The education technology industry is having a moment. When Covid-19 lockdowns sent 1.7 billion learners home, leaving teachers, schools and governments scrambling to figure out how to make sure students kept learning, online education resources like Khan Academy and Coursera suddenly became household names.
Some are already cashing in. Among them is Quizlet, a free digital flashcard and study tool site, which just raised $30 million in a series C round of financing that values the company at more than $1 billion.
In Silicon Valley parlance, that makes Quizlet a unicorn. But CEO Matt Glotzbach doesn’t want to be an imaginary flying horse. He prefers the analogy of a camel.
“They can survive in the harshest environments,” Glotzback told EdSurge. “They can go for long periods without food and water.”
And: “When camels do get to a watering spot, they can guzzle water faster than any other animal on the planet. But they make it last.”
Quizlet joins a small but growing group of ed tech unicorns, including ByJu, an Indian tutoring company now worth close to $6 billion, and Yuanfudao, a Chinese online homework and tutoring platform that in March raised $1 billion, the largest amount of capital ever raised in a single round by an education company anywhere in the world. In April, Coursera, the US-based online platform offering courses and credentials from more than 150 universities, raised $103 million, bringing it to a value of more than $1.7 billion.
Venture capital for ed tech has grown 14 times in the last decade, from $500 million in 2010 to $7 billion in 2019, according to HolonIQ, a market intelligence firm (it peaked in 2018 at $8.2 billion). That’s less than one-tenth of the overall venture market, which was about $100 billion in 2018, according to CB Insights.

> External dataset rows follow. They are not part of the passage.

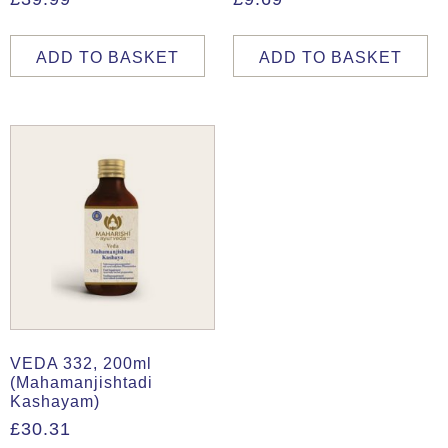
ADD TO BASKET
ADD TO BASKET
VEDA 332, 200ml
(Mahamanjishtadi
Kashayam)
£
30.31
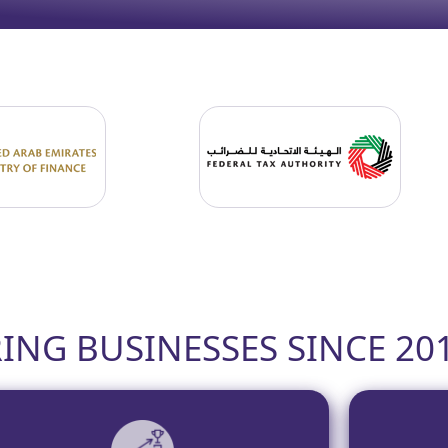
NG BUSINESSES SINCE 20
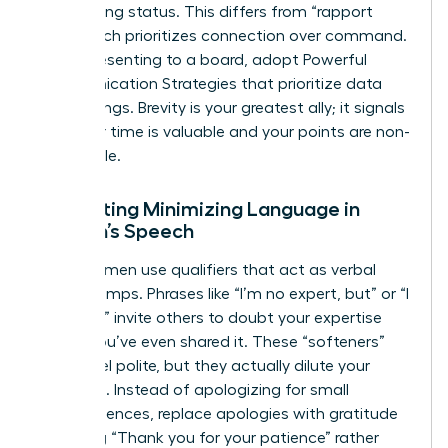
maintaining status. This differs from “rapport
talk,” which prioritizes connection over command.
When presenting to a board, adopt Powerful
Communication Strategies that prioritize data
over feelings. Brevity is your greatest ally; it signals
that your time is valuable and your points are non-
negotiable.
Eliminating Minimizing Language in
Women’s Speech
Many women use qualifiers that act as verbal
speed bumps. Phrases like “I’m no expert, but” or “I
just think” invite others to doubt your expertise
before you’ve even shared it. These “softeners”
might feel polite, but they actually dilute your
message. Instead of apologizing for small
inconveniences, replace apologies with gratitude
by saying “Thank you for your patience” rather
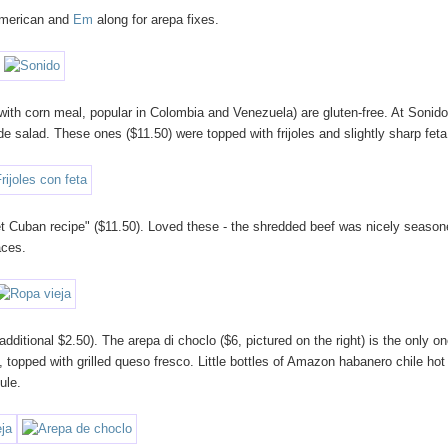
 American and
Em
along for arepa fixes.
 with corn meal, popular in Colombia and Venezuela) are gluten-free. At Sonid
de salad. These ones ($11.50) were topped with frijoles and slightly sharp feta
ret Cuban recipe" ($11.50). Loved these - the shredded beef was nicely season
aces.
ditional $2.50). The arepa di choclo ($6, pictured on the right) is the only o
), topped with grilled queso fresco. Little bottles of Amazon habanero chile hot
ule.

Over the past decade, China attracted 50% of all the VC funds for ed tech, compared to 20% for the US and 10% for India. Europe represented only 8%.
Quizlet’s success may be due to its simple logic and slow growth. It was founded in 2005 by Andrew Sutherland, a 15-year-old East Bay high-school student who was trying to pass a French class. His dad offered to make him flashcards, but he opted to write a program for online flashcards. He aced the test, his friends loved the tool, and the company was born. It grew slowly with no venture capital or outside money and was profitable by 2009, Edsurge writes. In 2015, with 40 million monthly users, it raised $12 million in a series A round.

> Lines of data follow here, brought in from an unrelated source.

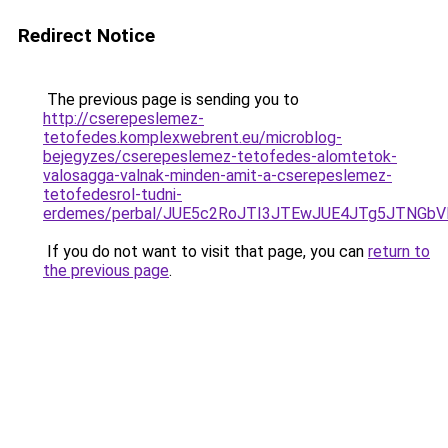
Redirect Notice
The previous page is sending you to
http://cserepeslemez-
tetofedes.komplexwebrent.eu/microblog-
bejegyzes/cserepeslemez-tetofedes-alomtetok-
valosagga-valnak-minden-amit-a-cserepeslemez-
tetofedesrol-tudni-
erdemes/perbal/JUE5c2RoJTI3JTEwJUE4JTg5JTNG
If you do not want to visit that page, you can
return to
the previous page
.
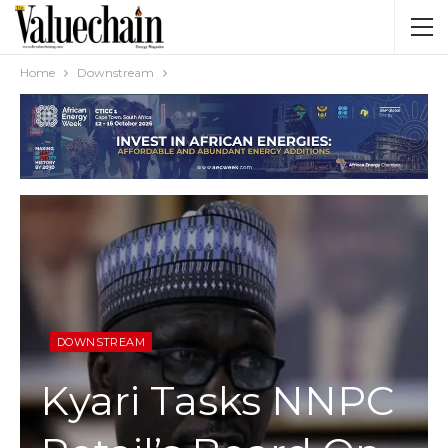
Home
Downstream
DOWNSTREAM
Kyari Tasks NNPC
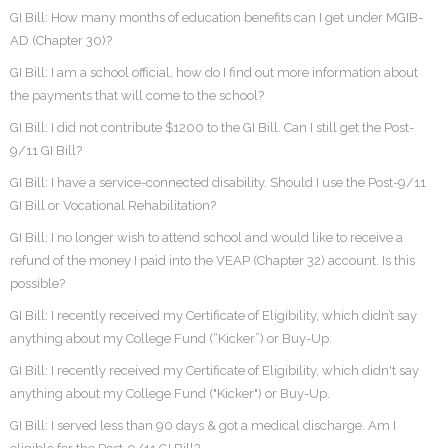
GI Bill: How many months of education benefits can I get under MGIB-
AD (Chapter 30)?
GI Bill: I am a school official, how do I find out more information about
the payments that will come to the school?
GI Bill: I did not contribute $1200 to the GI Bill. Can I still get the Post-
9/11 GI Bill?
GI Bill: I have a service-connected disability. Should I use the Post-9/11
GI Bill or Vocational Rehabilitation?
GI Bill: I no longer wish to attend school and would like to receive a
refund of the money I paid into the VEAP (Chapter 32) account. Is this
possible?
GI Bill: I recently received my Certificate of Eligibility, which didn’t say
anything about my College Fund (“Kicker”) or Buy-Up.
GI Bill: I recently received my Certificate of Eligibility, which didn't say
anything about my College Fund ("Kicker") or Buy-Up.
GI Bill: I served less than 90 days & got a medical discharge. Am I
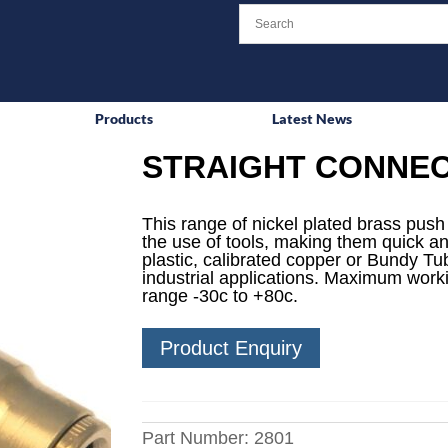
Products
Latest News
STRAIGHT CONNE
This range of nickel plated brass push i
the use of tools, making them quick an
plastic, calibrated copper or Bundy Tube
industrial applications. Maximum work
range -30c to +80c.
Product Enquiry
Part Number:
2801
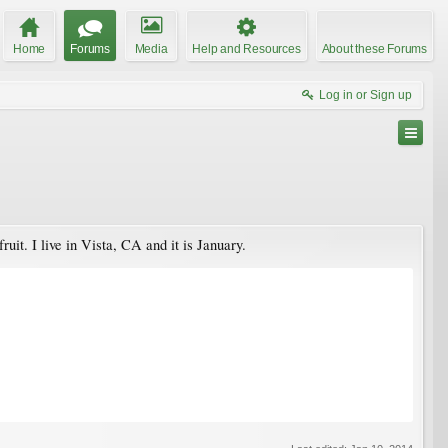
Home
Forums
Media
Help and Resources
About these Forums
Log in or Sign up
uit. I live in Vista, CA and it is January.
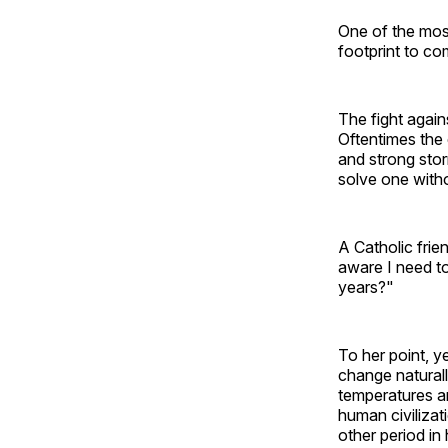
One of the most
footprint to co
The fight again
Oftentimes the 
and strong stor
solve one witho
A Catholic fri
aware I need to
years?"
To her point, y
change naturall
temperatures a
human civilizat
other period in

The camel metaphor apparently comes from VC Alex Lazarow, author of Out-Innovate: How Global Entrepreneurs – from Delhi to Detroit – Are Rewriting the Rules of Silicon Valley. His philosophy challenges the growth-at-any-cost mindset, calling instead for slow and steady growth, accompanied by cost management. As online education companies race to meet rising demand, picking the camel over the unicorn may well be a counterintuitive choice.